Spielen als Praxis der Risikobeherrschung im 13. Jahrhundert
Unterprojekt von Michael A. Conrad
Vielfach wird Risiko als ein dezidiert moderner Begriff ausgewiesen. Neuere historische Forschungen zeigen jedoch, dass nicht nur der Begriff schon ab dem 12. Jahrhundert im Kontext des mittelalterlichen Seehandels in Erscheinung tritt, sondern dass für diese Zeit bereits von der Herausbildung eines Risikobewusstseins gesprochen werden darf. An diese Erkenntnisse anknüpfend, untersucht das Unterprojekt, inwiefern Spielen im 13. Jahrhundert als eine sicherheitsstiftende Praxis zur Risikobewältigung aufgefasst wurde, obwohl es, einer spätantiken Tradition folgend, im Mittelalter immer wieder als teuflische, Chaos erzeugende Beschäftigung gebrandmarkt wurde.
Vor diesem Hintergrund wird die kulturhistorische Bedeutung des Libro de los juegos, der Hauptquelle des Unterprojekts, besonders augenfällig. Im Auftrag König Alfons' X. von Kastilien und León aus verschiedenen, unter anderem arabischen, Vorlagen kompiliert und im Jahre 1284 fertiggestellt, stellt das Buch eine Art ‚Summe‘ spielbezogenen Wissens dar: Auf 100 Folios werden in Texten und Illuminationen exakt 144 Schachprobleme sowie Brett- und Würfelspiele in systematischer Weise vorgestellt. Im Unterprojekt werden die unterschiedlichen Darstellungsmodi von Spielpraktiken im Manuskript daraufhin untersucht, inwiefern deren spezifische Medialität und Materialität Kontingenzerfahrungen generieren, durch die Kontingenz – in Gestalt von Risiken – als ein durch menschliches Handeln kontrollierbares Phänomen erscheint.
Im Hinblick auf diesen Zusammenhang ist auffällig, dass die Entstehung des Alfonsinischen Spielebuchs in die Zeit der Hochscholastik mit ihren regen Kontingenzdebatten fällt.

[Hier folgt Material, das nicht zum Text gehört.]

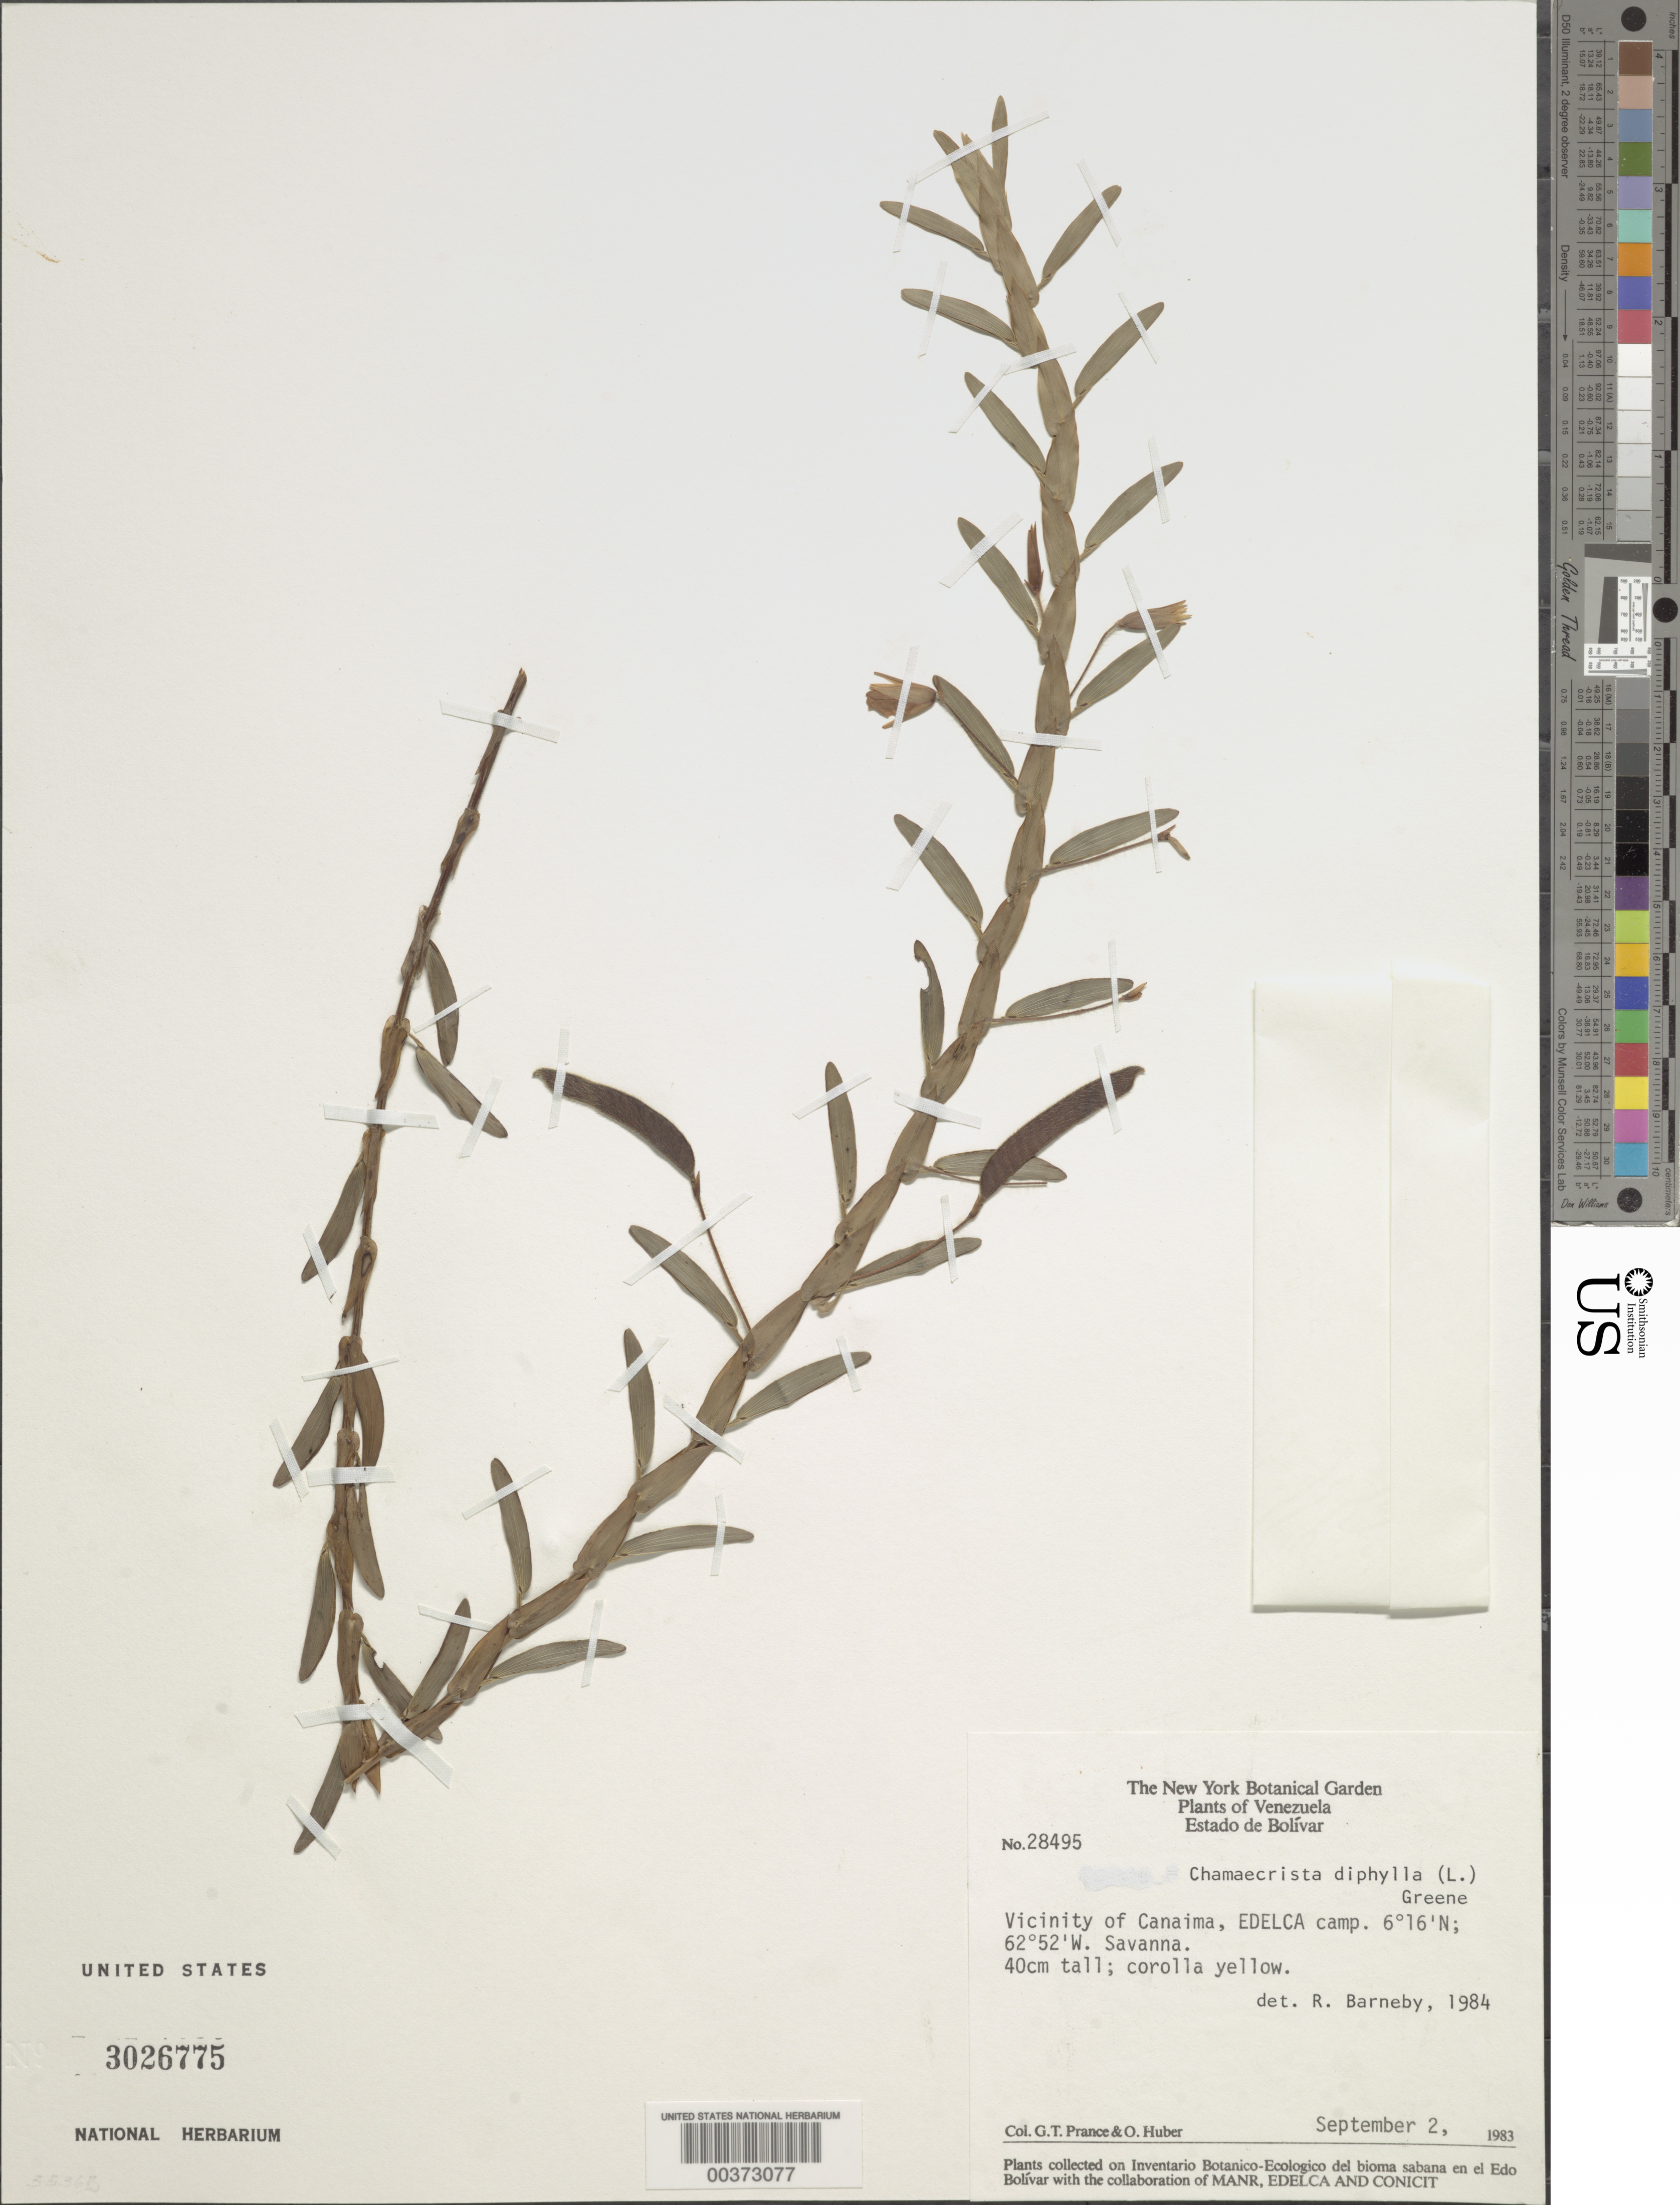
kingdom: Plantae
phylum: Tracheophyta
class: Magnoliopsida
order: Fabales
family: Fabaceae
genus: Chamaecrista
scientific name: Chamaecrista diphylla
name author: (L.) Greene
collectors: G. T. Prance & O. Huber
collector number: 28495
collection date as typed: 02 Sep 1983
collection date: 1983-09-02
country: Venezuela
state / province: Bolivar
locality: Vicinity of canaima, edelca camp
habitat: Savanna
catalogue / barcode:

Deren Bedeutung für das im Werk sich niederschlagende wissenschaftliche Interesse an Dynamiken spielerischer Praktiken wurde noch nicht ausreichend erforscht. Jedoch ist zu vermuten, dass gerade die dominikanische Interpretation der aristotelischen Naturphilosophie und Handlungstheorie einen entscheidenden Einfluss auf das Projekt Alfons' X. hatte, wurde in deren Zuge doch auch das Verhältnis von menschlicher Willensfreiheit und göttlicher Providenz neu verhandelt. Über eine rein geisteshistorische Perspektivierung hinausgehend, sollen jedoch außerdem soziale, ökonomische und politische Motive identifiziert werden, die der besonderen zeitgeschichtlichen Situation Kastilien-Leóns im späten 13. Jahrhundert geschuldet sind.
Von einer philologischen, sich eng an der sprachlichen Struktur der Quellentexte orientierenden Methode ausgehend, wird diese durch Mittel einer kulturhistorischen Komparatistik erweitert. Dadurch ermöglicht wird eine themengeleitete Erschließung von Quellenmaterialien unterschiedlicher Genres sowie medialer und kultureller Provenienzen. Erst diese methodische Anreicherung erlaubt den Zugriff auf ein umfassenderes Verständnis der Relevanz theatraler und performativer Ästhetiken für die Konzeptualisierung von Risiken und deren Bewältigung. Der Quellenkorpus umfasst dabei, von dem bereits erwähnten Spielebuch Alfons' X. abgesehen, weitere Schriften aus seinem unmittelbaren Wirkungsumfeld, vor allem die astronomisch-astrologischen Bücher (Los libros del saber de astronomía), aber auch Gesetzessammlungen (Las siete partidas, Ordenamiento de las tafuerías). Als Vergleichsobjekte hinzugezogen werden darüber hinaus zeitgenössische Spieltraktate, philosophische und theologische Abhandlungen, legale Dokumente zum Zwecke der Regulierung von Spielkultur sowie Bildmaterialien anderer Herkunft.